[WHAT THE TASK REQUIRES]: Continue the forum reply below about XyWrite diacritics and code pages, picking up right where it stops.

[Date Prev][Date Next][Subject Prev][Subject Next][ Date Index][ Subject Index]

Re: converting v4.017 diacritics



> No. Vaguely possible it's an 850 code page (rather than the standard US
> English 437) but I doubt it. The letters mentioned -- àèâôäë -- do all seem
> to come out OK in Windows screens. They're ASCII 133, 138, 131, 147, 132, 137
> respectively. 

> Nope. Not so. 

I disagree.

My reading of his remarks was that he must be looking at chars>255.
If they were 133, 138, 131 etc, he could see them. But each char is rendered as
"a distinct string of gibberish", which I take to mean 'more than one character
long', e.g. -- just a guess -- 3 characters long! Moreover he adverts *first* to
the "smiley faces" and "boxes" that appear in those strings; every character
(almost) over 511 has a smiley face in it, either Ascii-1 or Ascii-2, while every
character 256-511 has a box (Ascii-254) as part of its 3-byte
string! Ergo he is unquestionably staring at high order chars -- created for use
with Speedos, to be specific. But he calls them "a grave, e grave, a circumflex"
etc! Now, the ONLY way anyone in their right mind is going to put a char like
a-circumflex as a 3-byte string (char 785) instead of as an ordinary 1-byte string
(char 131) is by using the ACcent table; and to load the XyWrite ;AC; ACcent table,
the CodePage MUST be 850! That's a fact, friends. You set the CodePage by a
command to the OS, e.g. (in OS/2's CONFIG.SYS) "CODEPAGE=850,437", or with the
undocumented VAriable LAnguage: "df la=850", or "d la=850" (which overrides the
global system setting). You poll the codepage with VA$CP (system setting, i.e.

[DATA SUPPLIED]:
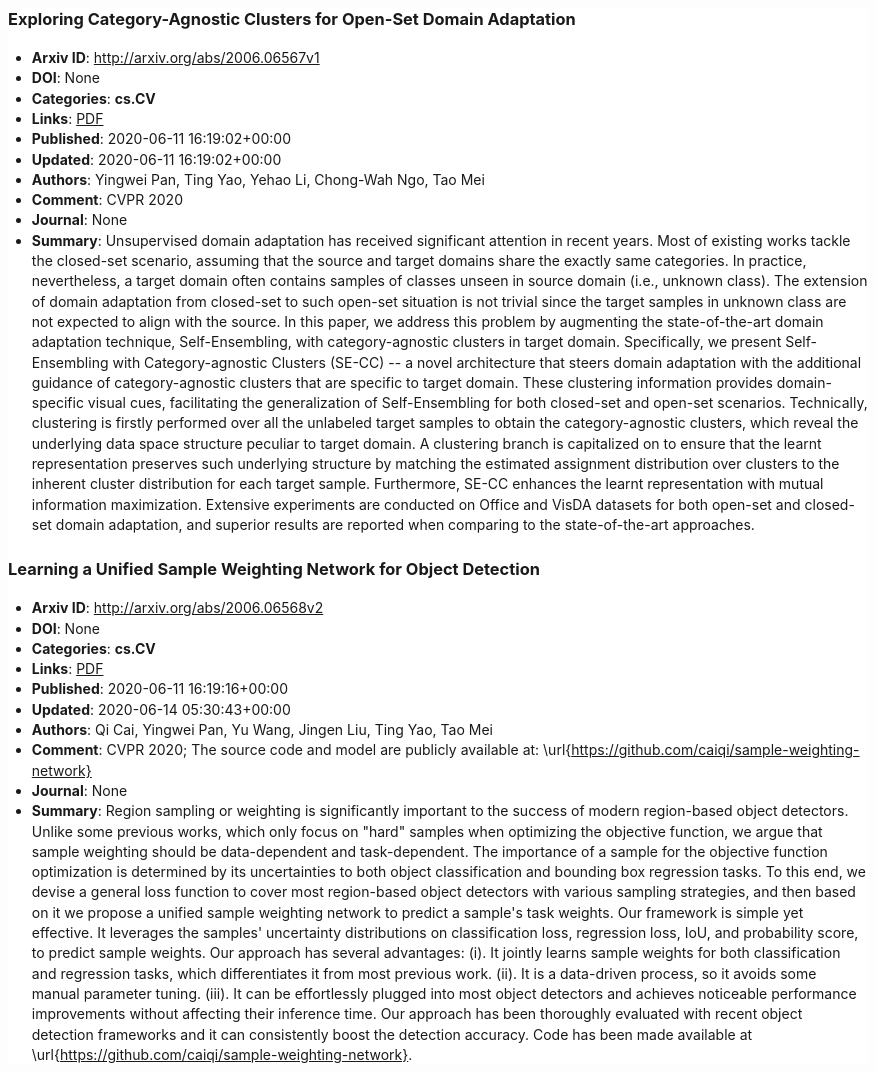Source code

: 

### Exploring Category-Agnostic Clusters for Open-Set Domain Adaptation
- **Arxiv ID**: http://arxiv.org/abs/2006.06567v1
- **DOI**: None
- **Categories**: **cs.CV**
- **Links**: [PDF](http://arxiv.org/pdf/2006.06567v1)
- **Published**: 2020-06-11 16:19:02+00:00
- **Updated**: 2020-06-11 16:19:02+00:00
- **Authors**: Yingwei Pan, Ting Yao, Yehao Li, Chong-Wah Ngo, Tao Mei
- **Comment**: CVPR 2020
- **Journal**: None
- **Summary**: Unsupervised domain adaptation has received significant attention in recent years. Most of existing works tackle the closed-set scenario, assuming that the source and target domains share the exactly same categories. In practice, nevertheless, a target domain often contains samples of classes unseen in source domain (i.e., unknown class). The extension of domain adaptation from closed-set to such open-set situation is not trivial since the target samples in unknown class are not expected to align with the source. In this paper, we address this problem by augmenting the state-of-the-art domain adaptation technique, Self-Ensembling, with category-agnostic clusters in target domain. Specifically, we present Self-Ensembling with Category-agnostic Clusters (SE-CC) -- a novel architecture that steers domain adaptation with the additional guidance of category-agnostic clusters that are specific to target domain. These clustering information provides domain-specific visual cues, facilitating the generalization of Self-Ensembling for both closed-set and open-set scenarios. Technically, clustering is firstly performed over all the unlabeled target samples to obtain the category-agnostic clusters, which reveal the underlying data space structure peculiar to target domain. A clustering branch is capitalized on to ensure that the learnt representation preserves such underlying structure by matching the estimated assignment distribution over clusters to the inherent cluster distribution for each target sample. Furthermore, SE-CC enhances the learnt representation with mutual information maximization. Extensive experiments are conducted on Office and VisDA datasets for both open-set and closed-set domain adaptation, and superior results are reported when comparing to the state-of-the-art approaches.



### Learning a Unified Sample Weighting Network for Object Detection
- **Arxiv ID**: http://arxiv.org/abs/2006.06568v2
- **DOI**: None
- **Categories**: **cs.CV**
- **Links**: [PDF](http://arxiv.org/pdf/2006.06568v2)
- **Published**: 2020-06-11 16:19:16+00:00
- **Updated**: 2020-06-14 05:30:43+00:00
- **Authors**: Qi Cai, Yingwei Pan, Yu Wang, Jingen Liu, Ting Yao, Tao Mei
- **Comment**: CVPR 2020; The source code and model are publicly available at:
  \url{https://github.com/caiqi/sample-weighting-network}
- **Journal**: None
- **Summary**: Region sampling or weighting is significantly important to the success of modern region-based object detectors. Unlike some previous works, which only focus on "hard" samples when optimizing the objective function, we argue that sample weighting should be data-dependent and task-dependent. The importance of a sample for the objective function optimization is determined by its uncertainties to both object classification and bounding box regression tasks. To this end, we devise a general loss function to cover most region-based object detectors with various sampling strategies, and then based on it we propose a unified sample weighting network to predict a sample's task weights. Our framework is simple yet effective. It leverages the samples' uncertainty distributions on classification loss, regression loss, IoU, and probability score, to predict sample weights. Our approach has several advantages: (i). It jointly learns sample weights for both classification and regression tasks, which differentiates it from most previous work. (ii). It is a data-driven process, so it avoids some manual parameter tuning. (iii). It can be effortlessly plugged into most object detectors and achieves noticeable performance improvements without affecting their inference time. Our approach has been thoroughly evaluated with recent object detection frameworks and it can consistently boost the detection accuracy. Code has been made available at \url{https://github.com/caiqi/sample-weighting-network}.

[REPLY]:
at the OS level) or with VALA (local setting; note how it toggles between
437 in eXPanded mode, and 850 in formatted+ mode -- ever wondered why XyWrite's
display of chars>255 changes between these two modes?? there's your answer).

What Roche has to do, IMO, is acquire and launch v4.017, load the DOC,
replace the high chars with whatever code his native WP requires to display those
same chars, then use W-4-W to get the thus-modified DOC into a format that his WP
can read. Finito. The only real rub for him is that he may not have ready access
to the specific Speedo that his author used during composition; the charsets are not
100% uniform from one font to another; he could find himself unable to read
all of the high order chars accurately & therefore unable to translate
a few of them. But in the main he'll manage, by looking at the
context...

Another solution for Roche would be to tell us what Font the author used, i.e.
check the  statement, then make a list of all these 3-byte strings, and
anyone here can tell him what he's looking at.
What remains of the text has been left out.